Australia has now begun easing COVID-19 restrictions with even more normality on the horizon when more restrictions lift on 1 June 2020. But there has been some discussion over a “second wave” of coronavirus; what it is, could it happen and how could we stop it are all questions being asked surrounding the topic.
Some people are looking towards the behaviour of the 1918 Spanish flu to build a case for the possibility of a second COVID-19 wave. The Spanish flu arrived, lockdown measures were put in place and it subsided. It then came back with a vengeance and claimed more lives than it did before it began to subside.
Medically the Spanish flu and COVID-19 are both respiratory illnesses which can present with similar symptoms but they spread in different ways and are ultimately not the same virus. However, as not only Australia but the world begins to lift restrictions we are all waiting to see if history will repeat itself with a second wave.
What is a “second wave” and what would cause it if it were to happen?
A “second wave” is when infections of a virus appear to be declining but then they increase again resulting in infections spiking again. COVID-19 transmits very easily, meaning it spreads and infects with alarming ease. Without control measures like social distancing, the virus would find it even easier than it already does to transmit, as more people would be coming into contact with it.
The lockdown measures we have been living with have been preventing or limiting our contact with other people, thus preventing or limiting our contact to the virus which could come from other people or infected surfaces. But as restrictions are eased a whole lot of people that weren’t moving around before begin to increase their exposure to possible virus sources.
It isn’t yet known if you are immune to COVID-19 once you have had it once but if you do then because of restrictions only a small amount of people will have gained this immunity, meaning there could be enough people still vulnerable to the virus to fuel a second wave.

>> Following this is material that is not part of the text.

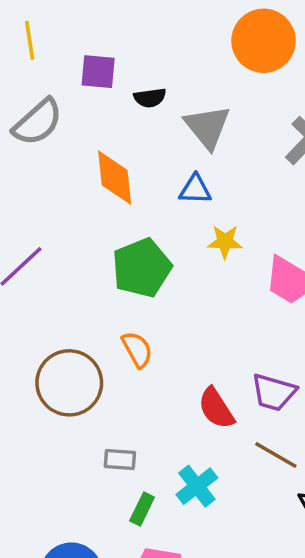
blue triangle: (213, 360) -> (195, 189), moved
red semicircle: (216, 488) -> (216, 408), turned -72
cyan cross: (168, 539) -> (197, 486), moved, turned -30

It is possible for Australia to achieve herd immunity (having enough people immune to the virus to protect those who are not) if it turns out that you can’t get COVID-19 again, but it would likely result in many deaths.
Not having herd immunity could be one possible cause for a second wave but in Australia it is more likely that a second wave would be a result of not being able to trace and isolate cases as we are not working towards herd immunity.
What would a second wave mean for us and why would it be worse than the first wave?
It would mean that lockdown measures would be reintroduced and most likely be harsher than before. Dr Chris Moy, the president of the Australian Medical Association in South Australia told the SBS that a second wave could be worse because the virus would be stemming from community transmission, meaning we won’t know exactly where it is coming from, making it harder to control and fight. The “enemy” that is COVID-19 would essentially be attacking us from all angles while our eyes are closed.
How can we prevent a second wave?
By keeping up high levels of testing, continuing to vigilantly track and trace the virus and a slow, gradual easing of restrictions are our best weapons against a possible “second wave”.
So far the easing of restrictions in Australia has not prompted a second wave but that doesn’t mean that the pandemic is over.
Testing is important because the more tests we do the more cases we are able to identify meaning the more cases we can isolate and the more cases we can prevent by having that case in isolation. Tracing works on a similar premise. If we know all the people that might have come into contact with a case we can quarantine them preventing an outbreak.
All of these measures are us acting on the virus not reacting to it this is how we prevent a second wave.
It is not clear if a second wave will even come but by being informed about the possibility we are able to be better prepared if it was to become a reality.